Before joining my MBA program, I worked with Deloitte India as an analyst. The task by definition was simple, to make optimisation models using CPLEX to forecast energy demand needs in various parts of the country. However, the task didn’t seem so simple to a chemical engineer who had barely been exposed to coding in his lifetime.
Previously, I had never ventured into coding beyond arrays during school. So, building complex optimisation models was in itself a humongous task. Along with that, add the deadlines of a consulting firm with projects flowing in left and right, I had barely any time to ramp up. That is time I truly explored the potential of ChatGPT when it comes to coding.
I saw the difference it could create first handedly. During my two years at Deloitte, right about the end of year 1 is when ChatGPT’s fame suddenly shot up and everyone started using it for every single thing. Some had already started using it as the next Google. I, on the other hand was trying to make use of it as an effective Stack Overflow.

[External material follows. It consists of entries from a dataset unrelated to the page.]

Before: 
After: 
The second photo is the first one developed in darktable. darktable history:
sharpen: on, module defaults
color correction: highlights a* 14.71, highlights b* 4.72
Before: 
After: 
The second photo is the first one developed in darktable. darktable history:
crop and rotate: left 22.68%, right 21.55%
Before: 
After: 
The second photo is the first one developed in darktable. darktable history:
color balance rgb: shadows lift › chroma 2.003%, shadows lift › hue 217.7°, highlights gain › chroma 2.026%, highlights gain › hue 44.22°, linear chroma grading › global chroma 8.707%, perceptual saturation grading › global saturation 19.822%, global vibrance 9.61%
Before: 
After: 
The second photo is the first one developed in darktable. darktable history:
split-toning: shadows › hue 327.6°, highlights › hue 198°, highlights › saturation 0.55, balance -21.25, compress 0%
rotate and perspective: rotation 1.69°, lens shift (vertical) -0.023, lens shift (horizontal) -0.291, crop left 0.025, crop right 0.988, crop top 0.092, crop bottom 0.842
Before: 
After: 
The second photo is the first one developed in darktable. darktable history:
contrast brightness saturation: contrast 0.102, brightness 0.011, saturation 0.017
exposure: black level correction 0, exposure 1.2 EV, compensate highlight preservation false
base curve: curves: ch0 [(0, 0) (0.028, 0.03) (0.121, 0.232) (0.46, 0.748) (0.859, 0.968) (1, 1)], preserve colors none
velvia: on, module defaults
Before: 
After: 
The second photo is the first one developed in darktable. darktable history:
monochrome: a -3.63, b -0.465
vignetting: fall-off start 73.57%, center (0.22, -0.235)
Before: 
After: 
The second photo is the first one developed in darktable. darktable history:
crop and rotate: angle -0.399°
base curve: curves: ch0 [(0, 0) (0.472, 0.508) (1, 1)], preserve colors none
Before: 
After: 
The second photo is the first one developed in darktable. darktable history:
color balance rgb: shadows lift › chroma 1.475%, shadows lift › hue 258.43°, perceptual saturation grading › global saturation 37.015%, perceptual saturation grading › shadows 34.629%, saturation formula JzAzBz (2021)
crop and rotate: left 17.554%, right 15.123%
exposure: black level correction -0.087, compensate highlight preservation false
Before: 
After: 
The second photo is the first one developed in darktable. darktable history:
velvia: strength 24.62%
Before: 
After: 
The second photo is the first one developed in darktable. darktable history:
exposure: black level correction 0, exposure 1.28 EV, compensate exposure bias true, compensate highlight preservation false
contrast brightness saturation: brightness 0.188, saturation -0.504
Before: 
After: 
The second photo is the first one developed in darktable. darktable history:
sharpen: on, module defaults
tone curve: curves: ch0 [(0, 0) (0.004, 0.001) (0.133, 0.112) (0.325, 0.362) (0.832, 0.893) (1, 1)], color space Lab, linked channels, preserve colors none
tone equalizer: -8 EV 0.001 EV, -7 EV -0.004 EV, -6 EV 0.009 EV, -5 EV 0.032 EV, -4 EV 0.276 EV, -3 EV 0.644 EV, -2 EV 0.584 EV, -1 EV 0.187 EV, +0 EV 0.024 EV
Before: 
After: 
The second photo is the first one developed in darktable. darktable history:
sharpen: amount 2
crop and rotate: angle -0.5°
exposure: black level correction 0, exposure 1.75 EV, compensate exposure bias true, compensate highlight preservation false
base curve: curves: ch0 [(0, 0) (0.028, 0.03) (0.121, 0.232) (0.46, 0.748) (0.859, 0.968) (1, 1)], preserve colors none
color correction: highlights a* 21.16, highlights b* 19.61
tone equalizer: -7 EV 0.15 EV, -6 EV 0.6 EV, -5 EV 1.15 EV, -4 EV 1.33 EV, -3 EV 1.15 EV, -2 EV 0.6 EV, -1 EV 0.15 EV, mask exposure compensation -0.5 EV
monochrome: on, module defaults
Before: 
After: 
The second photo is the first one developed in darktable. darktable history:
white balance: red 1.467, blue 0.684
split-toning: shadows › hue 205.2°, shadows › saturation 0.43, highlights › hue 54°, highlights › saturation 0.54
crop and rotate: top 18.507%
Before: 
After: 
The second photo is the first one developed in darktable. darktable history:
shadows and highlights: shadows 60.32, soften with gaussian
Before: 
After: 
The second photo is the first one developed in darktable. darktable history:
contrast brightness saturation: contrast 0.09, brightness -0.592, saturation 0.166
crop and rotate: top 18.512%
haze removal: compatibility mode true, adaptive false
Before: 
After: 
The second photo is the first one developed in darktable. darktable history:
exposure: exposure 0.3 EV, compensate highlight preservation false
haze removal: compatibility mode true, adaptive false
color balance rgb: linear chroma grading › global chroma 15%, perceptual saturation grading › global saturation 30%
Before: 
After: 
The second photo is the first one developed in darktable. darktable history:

The resources and models I was working with were not frequently used, especially not in the power systems context, so getting any meaningful help from Google meant hours and hours of research at times. How ChatGPT helped me was to provide me answers to the smaller queries which helped me refine my research in a more meaningful way. It also provided me with code snippets which I could then appropriately adjust for my own code. It singlehandedly reduced the time I spent on Googling stuff.
That’s when I realised that ChatGPT or any other AI tool is not here to replace the existing tech completely but to enhance the way we do regular tasks and remove the redundancies.